L’ultimo battesimo cinematografico

https://myredcarpet.eu/mission-impossible-dead-reckoning-parte-uno-la-recensione-del-settimo-capitolo-della-saga/?highlight=dead%20reckoning
Photo Credits: Eagle Pictures

“Sei reale? Sei reale?” chiede Hunt dopo aver incontrato nel reame del virtuale l’Entità, l’arcinemica intelligenza artificiale che è antagonista di questi ultimi episodi. Lo chiede mentre annaspa nel terremoto sensoriale causato dalla sovrabbondanza dell’informazione, sempre più incerta, sempre più falsificabile, sempre più autoavverante profezia. Tappeto tematico alla base di un canovaccio tra i più essenziali degli otto film, steso per sommi capi con il piglio enunciativo di un insegnamento esemplare, da parabola, in linea con la convergenza verso la figura centrale e risolutiva del protagonista-venuto-per-salvarci.
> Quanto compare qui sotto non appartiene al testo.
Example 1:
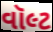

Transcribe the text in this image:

વૉલ્ટ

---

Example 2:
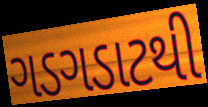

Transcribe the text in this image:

ગડગડાટથી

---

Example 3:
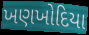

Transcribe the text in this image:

ખણખોદિયા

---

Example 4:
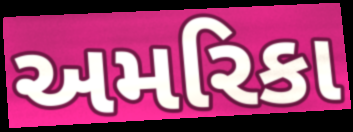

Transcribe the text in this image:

અમરિકા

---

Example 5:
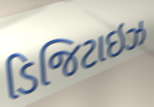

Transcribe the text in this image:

ડિજિટાઇઝ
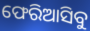
ଫେରିଆସିବୁ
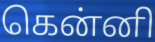
கென்னி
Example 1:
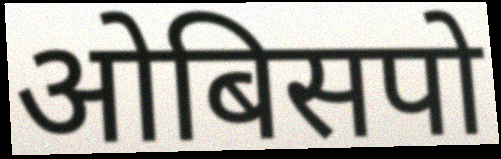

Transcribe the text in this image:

Questa è la componente meno ficcante di una pellicola che comunque dura quasi tre ore, in cui la prima è in sostanza scevra da ogni movimento action. Mission: Impossible – The Final Reckoning è caricato della consapevolezza del suo ruolo di chiusura, e in questa porzione si adopera in un omaggio ai capitoli che lo hanno preceduto, in uno sforzo (non poco micragnoso e ridondante) a tessere connessioni narrative interne che vogliono far trovare Hunt esattamente dove le sue azioni trentennali lo hanno condotto.
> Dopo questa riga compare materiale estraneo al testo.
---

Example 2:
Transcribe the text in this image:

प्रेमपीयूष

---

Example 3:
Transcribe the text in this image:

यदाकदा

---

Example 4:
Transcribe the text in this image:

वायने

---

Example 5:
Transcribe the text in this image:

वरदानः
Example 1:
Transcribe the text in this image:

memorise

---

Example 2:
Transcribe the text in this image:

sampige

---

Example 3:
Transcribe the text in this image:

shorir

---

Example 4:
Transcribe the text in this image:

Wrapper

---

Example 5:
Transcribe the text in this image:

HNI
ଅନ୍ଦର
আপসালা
Un rimpallo fitto e insistito su tantissimi primi piani tra il divismo e l’emotivo del protagonista, ma anche di tutti i componenti vecchi e nuovi (Hayley Atwell, Ving Rhames, Simon Pegg, Pom Klementieff) di una squadra che è famiglia. Non come quella però proclamata da Vin Diesel, l’altro superuomo ed evangelista (con in petto la croce) dell’Hollywood di oggi, più coatta e patriarcale che tuttavia inganna prostrandosi alla cosmesi di un digitale a cui ha venduto anima e muscoli.
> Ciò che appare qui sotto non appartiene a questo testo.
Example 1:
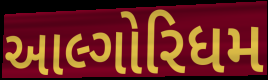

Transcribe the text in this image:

આલ્ગોરિધમ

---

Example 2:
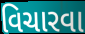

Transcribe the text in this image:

વિચારવા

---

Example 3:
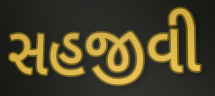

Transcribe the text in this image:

સહજીવી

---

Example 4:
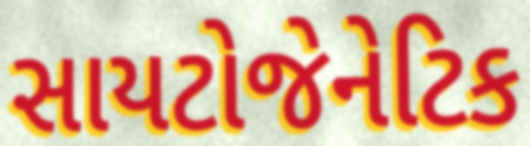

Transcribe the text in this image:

સાયટોજેનેટિક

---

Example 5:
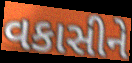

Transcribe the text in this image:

વકાસીને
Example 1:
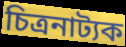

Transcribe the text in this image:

চিত্ৰনাট্যক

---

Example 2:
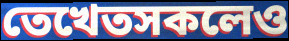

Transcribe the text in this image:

তেখেতসকলেও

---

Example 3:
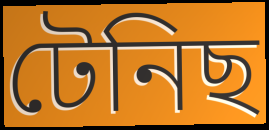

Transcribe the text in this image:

টেনিছ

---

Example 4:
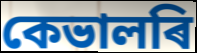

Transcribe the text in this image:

কেভালৰি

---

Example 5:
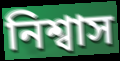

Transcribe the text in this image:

নিশ্বাস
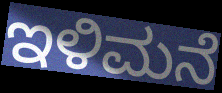
ಇಳಿಮನೆ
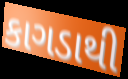
કાગડાથી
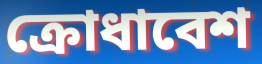
ক্রোধাবেশ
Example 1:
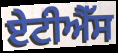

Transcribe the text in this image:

ਏਟੀਐੱਸ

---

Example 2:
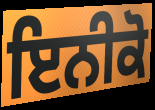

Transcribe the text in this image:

Poi Mission: Impossible – The Final Reckoning si apre all’azione erratica tipica del suo genere. Quando dovrebbe impennare nel ritmo si affida a due macrosequenze già a lungo decantate e mitizzate per come sono state realizzate tutte dal vero, quella di una sorta di caccia al tesoro in un sottomarino distrutto e quella di un inseguimento tra due aerei con gli stunt performati interamente da Cruise. Ecco, più che un film action è il definitivo film performance: meno spettacolare nell’accezione pirotecnica del termine, dove sulla concezione di spettacolarità però non può non intercedere la mediazione di una consapevolezza che rimane ammaliata dal sapere come quell’immersione o quella danza tra i cieli siano atto concreto, certosino, di carne e tendini.

Un racconto di resistenza il cui principale limite allo sfogo concettuale poggia tuttavia nello stallo che emerge nel momento in cui il film vuole dire proprio queste cose facendole proprio in questa maniera. Cioè riconducendo tutto alla concretezza materica, ai procedimenti umani e agli oggetti tramite cui metterli in atto. VHS, vecchie radio ricetrasmittenti, biplani pre-elettronici, codice morse. Che è un’inevitabile, seguendo la Cruise-parola, riduzione a gabbie narrative che bypassano la pervasività complessa e sfuggente della sfera digitale per raccontarne un’esistenza comunque ancorata a server e luoghi reali. Quindi di rimando ad una forma visualizzabile, interpretabile e infine affrontabile, da ri-subordinare al padrone del mondo reale, l’uomo.

Ciò non impedisce che l’ultimo battesimo sia consumato, con il potere sacrale dell’immaginario riaffermato per intercessione dell’ultimo homo cinema, su comandamento del ‘vivere e morire nell’ombra, per chi non si conoscerà mai’. Anche se il suo, di nome, lo conosciamo eccome.